→ Aim of the task
Collect each line in the records below that contains the string "elev".

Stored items
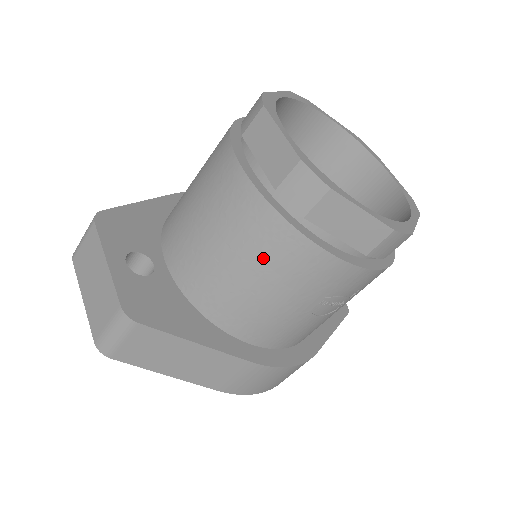
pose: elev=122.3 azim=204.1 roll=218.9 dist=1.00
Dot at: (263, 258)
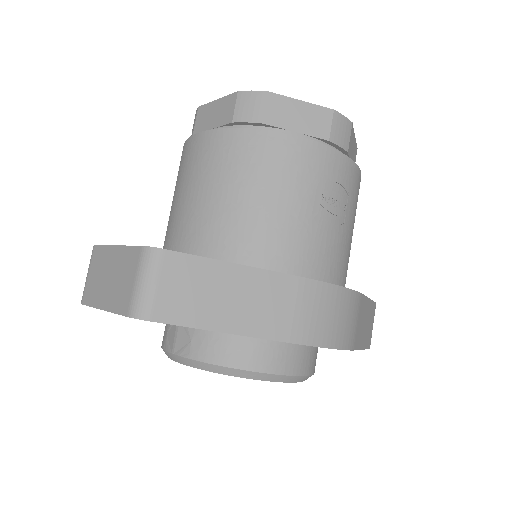
Dot at: (250, 170)
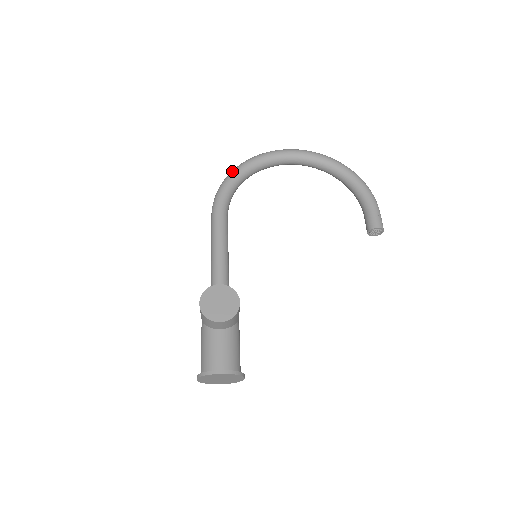
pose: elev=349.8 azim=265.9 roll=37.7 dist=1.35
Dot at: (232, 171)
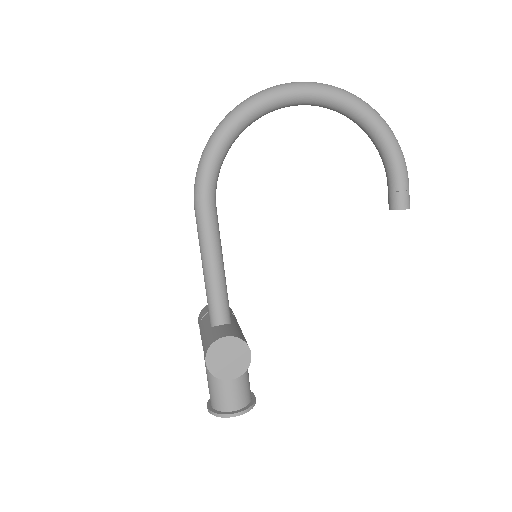
Dot at: (215, 135)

→ Answer in full
pose: elev=122.3 azim=204.1 roll=218.9 dist=1.00
pose: elev=349.8 azim=265.9 roll=37.7 dist=1.35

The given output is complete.